Republicans have focused for years on overhauling the federal court system and the Supreme Court. When Sen. Mitch McConnell, RK.Y., was Majority Leader, he even refused to meet Obama’s 2016 choice for the High Court — current Attorney General Merrick Garland, a federal judge at the time. . The nomination has been stalled until a Republican president, Trump, takes over.
Establishment GOP operatives backed Trump because of his promise to appoint as many judges as possible. Their bet paid off. Trump ended up with three Supreme Court nominees and 54 Federal Court of Appeals justices, reshaping the courts for a generation.
Democrats finally understand the power of judges as a voting tool, and Biden has made judicial nominations a priority, nominating a record number of justices for a president at this point in his first term, including some of the toughest picks. various to date. judicial. Biden’s aides plan to highlight those achievements in the re-election campaign, but acknowledge that it is only a small balm to their problems in the High Court.
Biden has begun warning voters about what else the Supreme Court might do in the future, whether it’s rolling back same-sex marriage rights or access to contraception.
“President Biden is direct with the American people on the stakes of these extreme decisions that drop decades of long-standing precedent for their fundamental freedoms and their daily lives,” said White House spokesman Andrew Bates. .

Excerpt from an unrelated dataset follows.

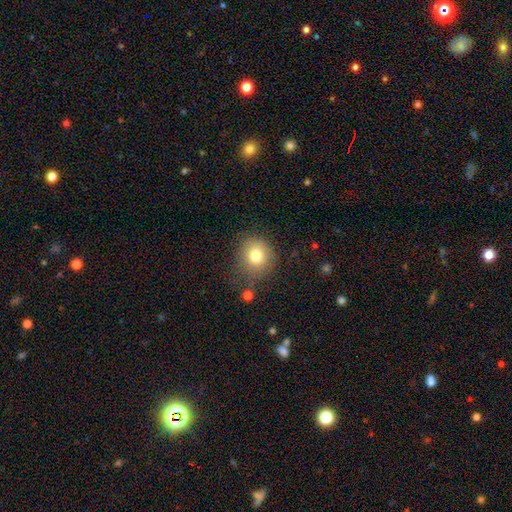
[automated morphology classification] type=smooth (78%); roundness=round (84%); merging=none (70%).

Part of Biden’s reluctance to go further to reshape the Supreme Court stems from a sense of history. Those pushing for social change stood with the court after Brown v. Board of Education, a major civil rights case, and even Roe v. Wade, supporting his autonomy as a way forward. Getting away from that, especially for an established Democrat like Biden, isn’t easy.
As Biden said in an interview with MSNBC, “I think if we start the process of trying to expand the court, maybe we’re going to politicize it forever in a way that’s not healthy.” .
Leah Litman, a law professor at the University of Michigan and co-host of the “Strict Scrutiny” podcast on the Supreme Court, said while Biden is unlikely to go that far, “there are a variety of things that Democratic politicians could execute that would actually allow them to more explicitly push back against the court.”
Besides expanding the size of the Supreme Court and/or lower courts, she said, other options include removing the Supreme Court’s jurisdiction in certain cases, setting term limits and the implementation of ethical changes.
All, she said, are things the party could adopt “as part of its recognition that the court has become politicized.”